Infographics as Pedagogy

Using infographics in the classroom (and community)


Infographics can be used as a pedagogical tool to teach students about the value of non-traditional genres of research dissemination and may help to improve students’ visual literacy skills. Because of the multimodal nature of infographics, students must interact with different images, data visualizations, and text to determine the most effective combination to represent research. Infographics can also be used for teaching accessible forms of academic writing, citation, and research summaries.

Infographics can tell many stories and thus take various forms depending on what your data is, how you present it, and what your intended argument or goal is. As a classroom assignment, these might take shape in any number of ways including (but not limited to) the following:

  • A timeline of particular events relevant to a specific topic

    • Example: The Rambert History Infographics consist of nine infographics divided by decade (1920-2000) of the history of The Rambert dance company in the UK. These were produced by A-level students in nine different workshops and are free to download as posters and learning materials.

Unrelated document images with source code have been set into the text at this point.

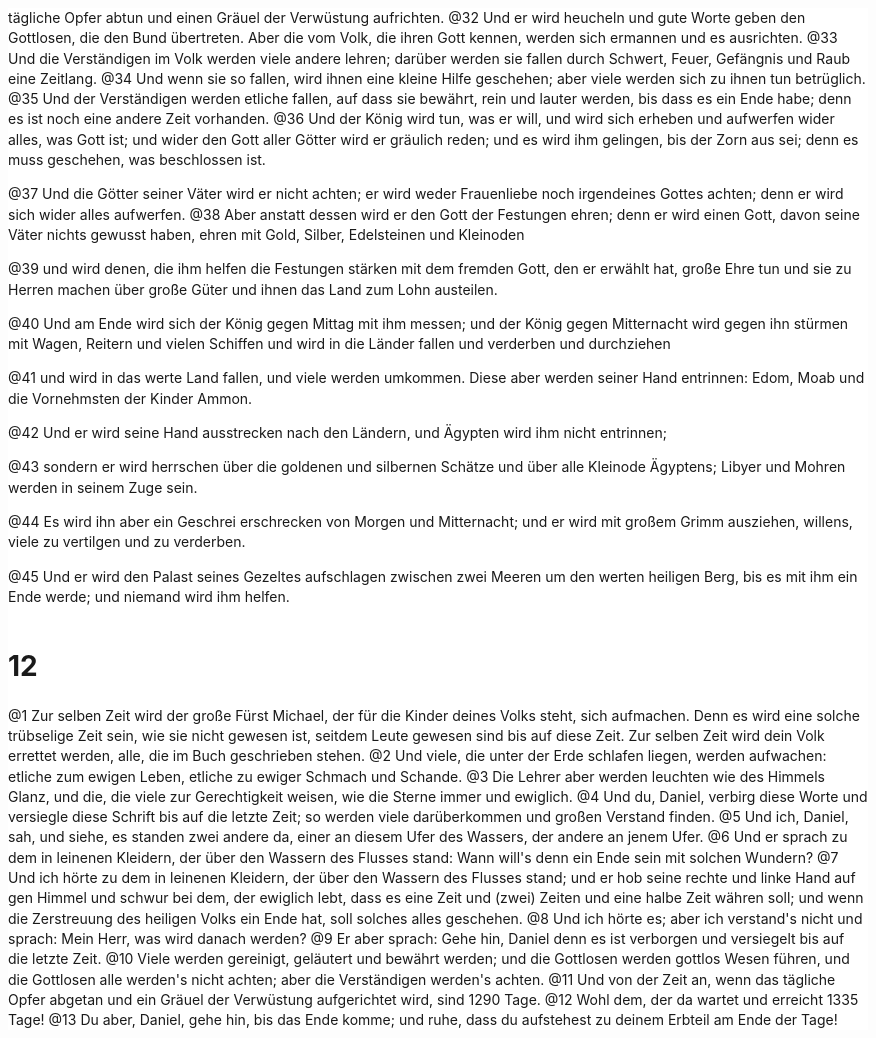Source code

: tägliche Opfer abtun und einen Gräuel der Verwüstung aufrichten. @32 Und er wird heucheln und gute Worte geben den Gottlosen, die den Bund übertreten. Aber die vom Volk, die ihren Gott kennen, werden sich ermannen und es ausrichten. @33 Und die Verständigen im Volk werden viele andere lehren; darüber werden sie fallen durch Schwert, Feuer, Gefängnis und Raub eine Zeitlang. @34 Und wenn sie so fallen, wird ihnen eine kleine Hilfe geschehen; aber viele werden sich zu ihnen tun betrüglich. @35 Und der Verständigen werden etliche fallen, auf dass sie bewährt, rein und lauter werden, bis dass es ein Ende habe; denn es ist noch eine andere Zeit vorhanden. @36 Und der König wird tun, was er will, und wird sich erheben und aufwerfen wider alles, was Gott ist; und wider den Gott aller Götter wird er gräulich reden; und es wird ihm gelingen, bis der Zorn aus sei; denn es muss geschehen, was beschlossen ist. 

@37 Und die Götter seiner Väter wird er nicht achten; er wird weder Frauenliebe noch irgendeines Gottes achten; denn er wird sich wider alles aufwerfen. @38 Aber anstatt dessen wird er den Gott der Festungen ehren; denn er wird einen Gott, davon seine Väter nichts gewusst haben, ehren mit Gold, Silber, Edelsteinen und Kleinoden 

@39 und wird denen, die ihm helfen die Festungen stärken mit dem fremden Gott, den er erwählt hat, große Ehre tun und sie zu Herren machen über große Güter und ihnen das Land zum Lohn austeilen. 

@40 Und am Ende wird sich der König gegen Mittag mit ihm messen; und der König gegen Mitternacht wird gegen ihn stürmen mit Wagen, Reitern und vielen Schiffen und wird in die Länder fallen und verderben und durchziehen 

@41 und wird in das werte Land fallen, und viele werden umkommen. Diese aber werden seiner Hand entrinnen: Edom, Moab und die Vornehmsten der Kinder Ammon. 

@42 Und er wird seine Hand ausstrecken nach den Ländern, und Ägypten wird ihm nicht entrinnen; 

@43 sondern er wird herrschen über die goldenen und silbernen Schätze und über alle Kleinode Ägyptens; Libyer und Mohren werden in seinem Zuge sein. 

@44 Es wird ihn aber ein Geschrei erschrecken von Morgen und Mitternacht; und er wird mit großem Grimm ausziehen, willens, viele zu vertilgen und zu verderben. 

@45 Und er wird den Palast seines Gezeltes aufschlagen zwischen zwei Meeren um den werten heiligen Berg, bis es mit ihm ein Ende werde; und niemand wird ihm helfen.

# 12
@1 Zur selben Zeit wird der große Fürst Michael, der für die Kinder deines Volks steht, sich aufmachen. Denn es wird eine solche trübselige Zeit sein, wie sie nicht gewesen ist, seitdem Leute gewesen sind bis auf diese Zeit. Zur selben Zeit wird dein Volk errettet werden, alle, die im Buch geschrieben stehen. @2 Und viele, die unter der Erde schlafen liegen, werden aufwachen: etliche zum ewigen Leben, etliche zu ewiger Schmach und Schande. @3 Die Lehrer aber werden leuchten wie des Himmels Glanz, und die, die viele zur Gerechtigkeit weisen, wie die Sterne immer und ewiglich. @4 Und du, Daniel, verbirg diese Worte und versiegle diese Schrift bis auf die letzte Zeit; so werden viele darüberkommen und großen Verstand finden. @5 Und ich, Daniel, sah, und siehe, es standen zwei andere da, einer an diesem Ufer des Wassers, der andere an jenem Ufer. @6 Und er sprach zu dem in leinenen Kleidern, der über den Wassern des Flusses stand: Wann will's denn ein Ende sein mit solchen Wundern? @7 Und ich hörte zu dem in leinenen Kleidern, der über den Wassern des Flusses stand; und er hob seine rechte und linke Hand auf gen Himmel und schwur bei dem, der ewiglich lebt, dass es eine Zeit und (zwei) Zeiten und eine halbe Zeit währen soll; und wenn die Zerstreuung des heiligen Volks ein Ende hat, soll solches alles geschehen. @8 Und ich hörte es; aber ich verstand's nicht und sprach: Mein Herr, was wird danach werden? @9 Er aber sprach: Gehe hin, Daniel denn es ist verborgen und versiegelt bis auf die letzte Zeit. @10 Viele werden gereinigt, geläutert und bewährt werden; und die Gottlosen werden gottlos Wesen führen, und die Gottlosen alle werden's nicht achten; aber die Verständigen werden's achten. @11 Und von der Zeit an, wenn das tägliche Opfer abgetan und ein Gräuel der Verwüstung aufgerichtet wird, sind 1290 Tage. @12 Wohl dem, der da wartet und erreicht 1335 Tage! @13 Du aber, Daniel, gehe hin, bis das Ende komme; und ruhe, dass du aufstehest zu deinem Erbteil am Ende der Tage!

    • Example: The History of Pandemics visualizes the history of infectious disease outbreaks from the Antonine Plague to Covid-19.

  • The comparison/contrast of an issue or topic

  • A summary or explanation of primary research

  • A summary or explanation of key players, concepts, and/or plot points of a fictional or non-fictional narrative, movement, or event

A Case Study: ASTU 100

“Writing a plain language summary and creating an infographic teaches genre-based writing concepts and students see themselves as knowledge brokers. They’re negotiating the meaning of a piece in two directions and are aware of two audience members – the lead author and researchers, as well as the community and their needs. Pedagogically, this allows us as instructors to become more like informed collaborators, rather than evaluators. We do see that our students exhibit pre-existing digital nativity and digital talent, so they really surprise us with their graphic intuition and how to use digital content – and that is always a welcome surprise.” - Dr. Kirby Manià (“Infographics as Public Scholarship”)

The efficacy of using infographics as a teaching tool is demonstrated by the multi-year partnership between the Making Research Accessible Initiative (MRAi) and ASTU 100, a first-year communications course that “combines the study of literature with the study of academic research and writing.” This partnership provides students with the opportunity to create infographics for the Downtown Eastside Research Access Portal (DTES RAP), a place-based portal that works to make research (and other materials) about Vancouver’s Downtown Eastside more accessible to community members, community organizations, faculty, and students.


This on-going partnership provides undergraduate students with the opportunity to work collaboratively with their classmates to develop their scholarly communication skills through the writing of plain language summaries, designing infographics that are representative of an original research article, and getting direct feedback from researchers whose work they are translating. Incorporating the infographic-creation process into the course provides students with the opportunity to get hands-on experience translating knowledge in the form of a tangible research output.

“Students told us that doing the [infographic] project feels meaningful to them and that they feel that they are contributing to a project of social change and that they are agents of change in the process. They come out of the [course] with a politics around the necessity to make research findings as accessible as possible.” - Dr. Evan Mauro (“Infographics as Public Scholarship”)

LinkVanProject.pdf

One of the infographics created by students through the ASTU 100 / MRAi collaboration. This infographic is currently hosted on cIRcle and findable through the DTES RAP.

Selected students’ infographics are uploaded to UBC’s open access university repository, cIRcle. cIRcle has a reach beyond the university and can assist community members or community organizations in finding relevant and important research to assist them with their own projects and initiatives. After being uploaded to cIRcle, the infographic is then shared via the DTES RAP. This step is key, as the portal is place–based and community-orientated – meaning it was developed in consultation with the community and prioritizes the inclusion of DTES-specific material. Providing the DTES community, a community who has been over-researched and under-represented, with accessible formats of scholarly work in an easy to navigate portal, is a necessary step in knowledge mobilization and engaging in reciprocal, community-engaged, research.


COVID-19 and Society, a sociology course taught by Dr. Katherine Lyon, similarly demonstrates the way in which infographics can be used in the classroom to develop students’ knowledge translation skills and to provide an opportunity for students to collaborate with a community organization. Students engaged “in collaborative, rapid, and responsive knowledge mobilization based on how each community partner aimed to target and share information with specific groups.” One student wrote about the experience, highlighting how the course allowed them to “apply theory […] into something meaningful for the community.”